As someone new to the hobby what are your thoughts on the surface finish? I don’t really know what I can expect. This is a .003 step over as well as a .003 depth of cut. Feedrate around 70 ipm at 20,000 rpms.
The tool path is one direction as well.
Thanks for your time.
I just downloaded the latest beta to my S5Pro computer.
I love the addition of the tool descriptions being in the preview and tool change pop-ups.
Jogging is in fact way smoother.
I have not tried the pause feature.
Hi Rob, These will be great additions for sure. I do this with a work around now so getting to restart without additional efforts will be great.
I do have one feature request as well. How about being able to install and open CM without being attached to the physical machine. When I need to work through an issue between CC and CM it would be nice to do it in comfort of my home office and not have to be in the shop just because the hardware is there. I need an “offline” mode button.
1/2 way through an hour-long toolpath, I decided that a later toolpath would not be needed. So I:
- Stopped the current program
- Disabled the toolpath and re-saved the file in CC
- Reloaded the file in CM
- Restarted a few dozen lines before where it stopped.
Worked perfectly.
This relies a lot on how deterministic toolpath generation is in CC, but it worked for me!
We essentially use the machine as a dongle for Carbide Create as noted in:
https://carbide3d.com/blog/carbide-create-v7/
Are the Simulate Toolpath controls for G-code Preview not sufficient?
Using the “Step Forward” button, one can do just that:
It is not sufficient for those of us that use other design programs.
If you want something like to the wireframe preview afforded by Carbide Motion, then there are a lot of options.
is probably the most popular.
I’ve been using the Notepad++ plug-in from NCnetic:
and have a little side project which does surface modeling based on 3D models of cutting tools and modeling G-code and which can also do interpretation (needs a lot of optimization though).
It does not depend on CC. It works for just about any common CAD/CAM package that does a toolpath “the typical way.” You can absolutely write G-code that we didn’t anticipate in our testing, but that won’t be G-code that came from CC, Vectric, Fusion, etc. G-code from those programs should work fine.

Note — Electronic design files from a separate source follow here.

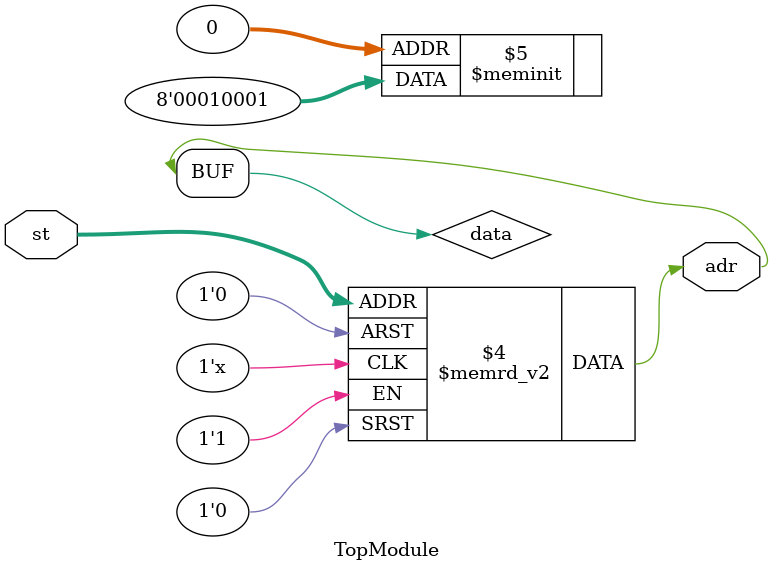
<source format=v>
module TopModule(st, adr);
input [2:0] st;
	output adr;			/* adr = 0:An, 1:Mn */
	
	reg data;
	
	assign adr = data;
	
	always @ ( st )
		begin
			case( st )
				3'b000: data = 1'b1;
				3'b001: data = 1'b0;
				3'b010: data = 1'b0;
				3'b011: data = 1'b0;
				3'b100: data = 1'b1;
				3'b101: data = 1'b0;
				3'b110: data = 1'b0;
				3'b111: data = 1'b0;
				default: data = 1'b0;
			endcase
		end
	
endmodule

</source>
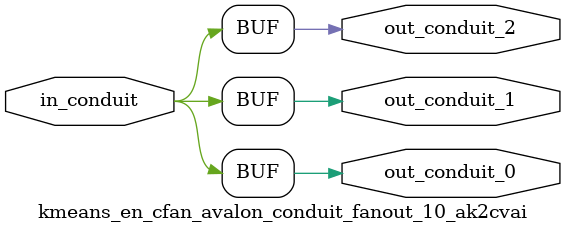
<source format=sv>


 


// --------------------------------------------------------------------------------
//| Avalon Conduit Fan-Out
// --------------------------------------------------------------------------------

// ------------------------------------------
// Generation parameters:
//   output_name:       kmeans_en_cfan_avalon_conduit_fanout_10_ak2cvai
//   numFanOut:         3
//   
// ------------------------------------------

module kmeans_en_cfan_avalon_conduit_fanout_10_ak2cvai (     

// Interface: out_conduit_0
 output                    out_conduit_0,
// Interface: out_conduit_1
 output                    out_conduit_1,
// Interface: out_conduit_2
 output                    out_conduit_2,

// Interface: in_conduit
 input                   in_conduit

);

   assign  out_conduit_0 = in_conduit;
   assign  out_conduit_1 = in_conduit;
   assign  out_conduit_2 = in_conduit;

endmodule //


</source>
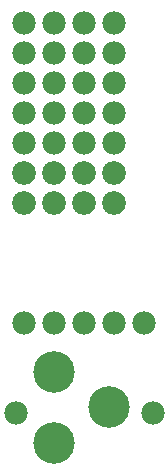
<source format=gtl>
G04 MADE WITH FRITZING*
G04 WWW.FRITZING.ORG*
G04 DOUBLE SIDED*
G04 HOLES PLATED*
G04 CONTOUR ON CENTER OF CONTOUR VECTOR*
%ASAXBY*%
%FSLAX23Y23*%
%MOIN*%
%OFA0B0*%
%SFA1.0B1.0*%
%ADD10C,0.079370*%
%ADD11C,0.078000*%
%ADD12C,0.138425*%
%LNCOPPER1*%
G90*
G70*
G54D10*
X103Y1101D03*
X203Y1101D03*
X303Y1101D03*
X403Y1101D03*
X103Y1001D03*
X203Y1001D03*
X303Y1001D03*
X403Y1001D03*
G54D11*
X403Y1201D03*
X403Y1301D03*
X403Y1401D03*
X403Y1501D03*
X403Y1601D03*
X303Y1201D03*
X303Y1301D03*
X303Y1401D03*
X303Y1501D03*
X303Y1601D03*
X203Y1201D03*
X203Y1301D03*
X203Y1401D03*
X203Y1501D03*
X203Y1601D03*
X103Y1201D03*
X103Y1301D03*
X103Y1401D03*
X103Y1501D03*
X103Y1601D03*
G54D12*
X387Y320D03*
X203Y436D03*
X203Y201D03*
G54D11*
X103Y601D03*
X203Y601D03*
X303Y601D03*
X403Y601D03*
X503Y601D03*
X75Y301D03*
X531Y301D03*
G04 End of Copper1*
M02*
</source>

What would offline mode do?
As someone who has broken a lot of endmills learning the ins and outs of CNC Machining Program Restart sounds like an amazing feature. I cannot wait for this to move out of Beta so my boss will let me use it in production.
On the topic of broken endmills I would like to humbly request that you please add the ability to move the tool change location when using BitSetter. The currently location on an S5 Pro is directly over a gap in the hybrid table. I have been doing a lot of fine detailed machining with 0.5mm endmills lately. I have broken 3 of them during tool changes as they sometimes fall out of the collet on the Carbide Router onto the aluminum extrusions while I am using two wretches to open the collet. If I could move the location even an inch to the left or right they would fall onto the MDF and hopefully be spared. I understand that this is not likely to make it into the latest Beta, but if you could please add it to your dev queue I (an I think a number of others) would be most grateful.
I’ve just been putting a folding silicone parts catch tray under the tool change position when making tool changes (and I try to reach under/around tooling so I’ll catch it if it slips).